With the lines between night and day and indeed one day and the next becoming more blurred, let’s simply call this ‘part 4’…
onto diary 5
Out back on the sunny upper patio at Cheers Bar on 6th Street, one half of the Two Gallants – Adam Stephens – rises to the challenge of being heard above a metal band on the parking lot opposite – an occupational hazard at SXSW day-time shows. Minus his Gallant colleague, this is a new incarnation which allows a gentler, more introspective side to emerge. Joking that this new project is temporarily and creatively titled “Adam Stephens, for now…”, he brings a backing band of cello, drums and bass for an afternoon session of sublime lo-fi folkiness.
Devo @ Austin City Music Hall
Ahead of a headline showcase at the concrete, boxy cavern that is the Austin City Music Hall, Devo beamed in briefly from the mothership to preach the gospel of de-evolution. Eschewing the yellow haz-mat jumpsuits and red cone hats of old for the press call and daytime interview panel, the largely greying and matured gents look every inch the new wave elder statesmen. At a conference panel moderated by KCRW’s Nic Harcourt, Gerald Casale reveals that they are part way through recording their first studio album since 1990’s Smooth Noodle Maps, with a late 2009 release date scheduled for the new material. The full-to-capacity evening show at the Music Hall sees the band take to the stage beneath a huge and stunning video projection backdrop. The set opens with a new song – ‘Don’t Shoot, I’m a Man’ – and offers a preview of more forthcoming material some of which bring guitars slightly more to the fore than the trademark electropop synth-laden sound of old. ‘Mongolid’, ‘Whip It’ and the rousing ‘Jocko Homo’ in the encore still seem astonishingly fresh and relevant. The familiar red hats are briefly donned, before being lunched through the air into a sea of grasping hands – the more financially evolved punters reportedly being able to scoop up their own iconic Devo tifters for a hefty 30 bucks at the merch stand.
Showcasing Scotland @ La Zona Rosa
This year sees a strong Scottish contingent taking to the various stages of SXSW, and substantial crowds throng the 1,200 capacity venue for the Scottish Arts Council sponsored main evening showcase.
The recent FatCat-signees We Were Promised Jetpacks have a bit of a buzz around them at this year’s SXSW, and justifiably claim their place as tonight’s show-openers. Chuntering energetically through their quiet/loud/quiet/loud/loud/loud set, they show a musical maturity beyond their youthful years, although Adam Thompson does seem momentarily awed by the size of crowd and particularly the expansive stage which he notes as being larger than his entire flat. Their debut album will be one to watch out for.
Camera Obscura turn in a tighter and stronger performance than the sparsely attended midnight (but very late-running) 4AD showcase at the more austere Central Presbyterian Church a few nights previously.

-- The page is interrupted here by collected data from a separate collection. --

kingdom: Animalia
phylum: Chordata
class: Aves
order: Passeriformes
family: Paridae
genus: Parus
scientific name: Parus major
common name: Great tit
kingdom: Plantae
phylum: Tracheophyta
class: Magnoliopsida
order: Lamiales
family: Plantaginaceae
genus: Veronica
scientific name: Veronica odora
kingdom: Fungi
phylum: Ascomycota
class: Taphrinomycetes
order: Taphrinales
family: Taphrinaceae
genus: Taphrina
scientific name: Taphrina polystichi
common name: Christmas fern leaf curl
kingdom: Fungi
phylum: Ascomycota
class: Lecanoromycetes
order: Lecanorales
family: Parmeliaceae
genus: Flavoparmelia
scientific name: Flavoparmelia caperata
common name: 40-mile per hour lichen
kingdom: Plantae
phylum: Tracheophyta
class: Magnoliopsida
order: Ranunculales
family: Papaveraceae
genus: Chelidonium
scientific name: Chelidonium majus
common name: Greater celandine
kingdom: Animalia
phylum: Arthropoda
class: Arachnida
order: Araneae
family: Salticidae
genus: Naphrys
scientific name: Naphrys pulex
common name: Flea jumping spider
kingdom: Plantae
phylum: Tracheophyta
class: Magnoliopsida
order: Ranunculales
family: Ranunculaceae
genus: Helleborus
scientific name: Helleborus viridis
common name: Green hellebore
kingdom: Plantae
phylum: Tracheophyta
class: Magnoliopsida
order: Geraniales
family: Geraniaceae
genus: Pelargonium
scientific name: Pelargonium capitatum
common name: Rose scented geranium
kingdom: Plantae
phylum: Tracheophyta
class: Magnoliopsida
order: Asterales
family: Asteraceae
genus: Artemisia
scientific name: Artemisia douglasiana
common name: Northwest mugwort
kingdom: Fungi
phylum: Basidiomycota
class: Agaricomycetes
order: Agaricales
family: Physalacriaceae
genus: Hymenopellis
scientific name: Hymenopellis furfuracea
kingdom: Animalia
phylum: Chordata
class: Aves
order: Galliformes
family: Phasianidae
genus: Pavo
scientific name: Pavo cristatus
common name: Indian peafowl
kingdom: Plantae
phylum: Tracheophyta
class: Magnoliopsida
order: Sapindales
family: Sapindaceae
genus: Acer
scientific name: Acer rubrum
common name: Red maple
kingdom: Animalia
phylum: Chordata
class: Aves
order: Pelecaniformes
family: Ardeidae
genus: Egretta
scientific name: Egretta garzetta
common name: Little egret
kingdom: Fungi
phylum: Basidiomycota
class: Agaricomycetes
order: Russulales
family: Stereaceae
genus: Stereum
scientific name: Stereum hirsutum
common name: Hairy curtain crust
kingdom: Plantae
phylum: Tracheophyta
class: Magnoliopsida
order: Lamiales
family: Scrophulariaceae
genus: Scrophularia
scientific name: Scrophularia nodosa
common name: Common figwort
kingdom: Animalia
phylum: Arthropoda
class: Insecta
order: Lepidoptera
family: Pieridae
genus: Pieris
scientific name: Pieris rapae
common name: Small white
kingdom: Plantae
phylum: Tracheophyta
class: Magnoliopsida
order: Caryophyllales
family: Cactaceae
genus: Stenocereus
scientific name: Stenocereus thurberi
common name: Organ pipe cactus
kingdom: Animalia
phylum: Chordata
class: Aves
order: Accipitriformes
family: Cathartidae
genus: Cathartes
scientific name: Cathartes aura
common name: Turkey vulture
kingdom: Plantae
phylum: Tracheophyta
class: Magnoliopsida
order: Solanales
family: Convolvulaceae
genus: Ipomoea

In the third of five SXSW shows as a duo, The Proclaimers had the biggest crowd of the night for another stripped-down trawl through their extensive back catalogue. The recognition-factor was high amongst the largely US-based audience included, but which also included a smattering of very vocal ex-pats. A surprising number of younger Scottish musicians were intently taking in the set, including various members of Come On Gang and My Latest Novel, some of whom were taking in their first Proclaimers live show.
Glasvegas then change the pace and volume significantly, stalking the strobe-strafed stage as they pounded out a by-now familiar set. In the ubiquitous black jeans, cut down John Lennon t-shirt, rising slick-backed quiff, and Ray-Bans, James Allan increasingly metamorphoses – at least visually – into the young Joe Strummer.
Around 1am, Primal Scream take to the stage to bring the hugely successful evening to a raucous and thundering close, wholly justifying the Scottish Arts Council investment in a full evening event on this scale.